Saying you want to build more public transit along the Wasatch Front because you want to encourage development is like saying you want to build more hospitals in China because you want to encourage coronavirus.
You build hospitals because people are already sick, or are going to be. And you build more public transit because people are already here, or are going to be.
There is no need for the state and local governments hereabouts to do anything along the lines of tax breaks or grants to boost that growth. Or have our elected officials not looked out of a window recently and seen all those construction cranes?
There is a need for public infrastructure to handle that growth. It’s going to be expensive, and the best way is to make the inevitable growth pay for the transit, affordable housing and other needs, not the other way around.
In the long run, transit to encourage growth and transit to accommodate growth might not look that different from one another. Either way, the state, cities, counties and the Utah Transit Authority will be dropping billions on buses, bus lanes, light rail, commuter rail, bike paths, walking trails, highways, interchanges, streets, roundabouts, sidewalks, bridges and all that jazz, trying to keep up with the skyrocketing number of people and cars that come here and move around.
The problem is, even if we don’t build the transportation systems we ought to have, there is no reason to assume that the growth will stop.
In a logical world, there might come a day when intelligent folks would look at the I-15 corridor and decide that staying here, or moving here, is a goofy idea because the highways are already gridlocked and the housing is already too expensive and the air is already deadly.
But when in human history has that happened?
The whole of our existence has been ever-larger conglomerations of people. New York. Los Angeles. San Francisco. Seattle. London. Rome. Bangalore. Mumbai. Singapore. Rio. Shanghai. Places get dirty and smelly and overcrowded and expensive and push people onto the streets, and people still move there because they think there are economic or educational opportunities or just because it’s exciting.
Exceptions, places such as Detroit and Buffalo, are different because of unique circumstances, usually a sharp downturn in a specific industry, a too-big-to-fail part of the local economy that failed anyway. Or moved away.
Ideas being floated now include expanding the TRAX light rail system into what will soon be the old state prison site at the Point of the Mountain in and near Draper, at a cost of maybe $1.2 billion. Ogden wants the Legislature to cough up a comparatively paltry $10 million to help it with the roads and public utilities that will be necessary to handle expected growth at in near Hill Air Force Base.
Meanwhile, opposition to the ginormous Olympia Hills project in the southwest part of Salt Lake County — the part of it that isn’t just an opposition to people who live in apartments instead of bungalows — is based on concern that the added population would put way too much strain on public infrastructure. Mostly roads.
Olympia Hills, like the land within the benighted inland port territory near Salt Lake International Airport, is difficult to control because most of the land is in private hands. Government doesn’t have the power to just say no.
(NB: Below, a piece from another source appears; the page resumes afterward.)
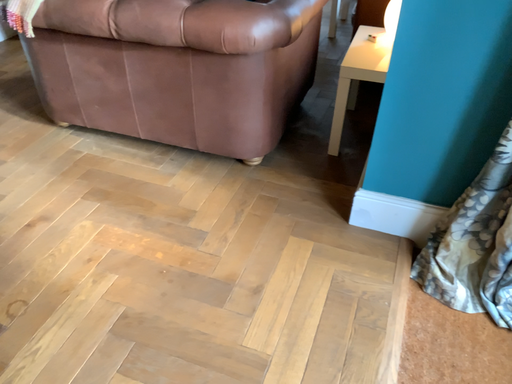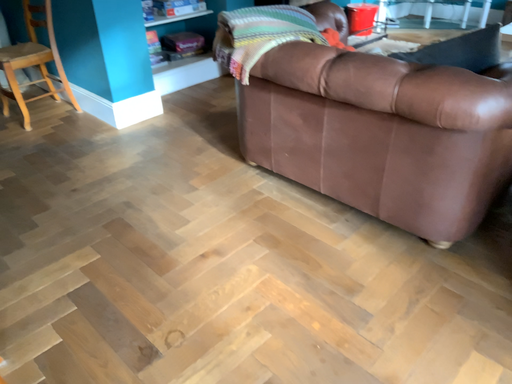
Question: Which way did the camera rotate in the video?

Choices:
 (A) rotated left
 (B) rotated right

Answer: (A)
So what is necessary is both a detailed — and expensive — planning process and the stiffest possible level of fees to minimize negative impacts and have the developers pay their own way.
The old prison site offers more opportunity for wise growth because the dirt is owned by the state. As the state sells, leases or develops the property, it should hold out for tons of revenue that will be necessary to build transit, schools and other public services.
The fear that we might levy fees so high that people don’t build here is not realistic. Any development or jobs we lose are things we didn’t have room for.
If the redevelopment of the Point of the Mountain area doesn’t pay for itself, many times over, in a relatively short period of time, then we’d be better off making it into a park.
George Pyle is the editorial page editor of The Salt Lake Tribune.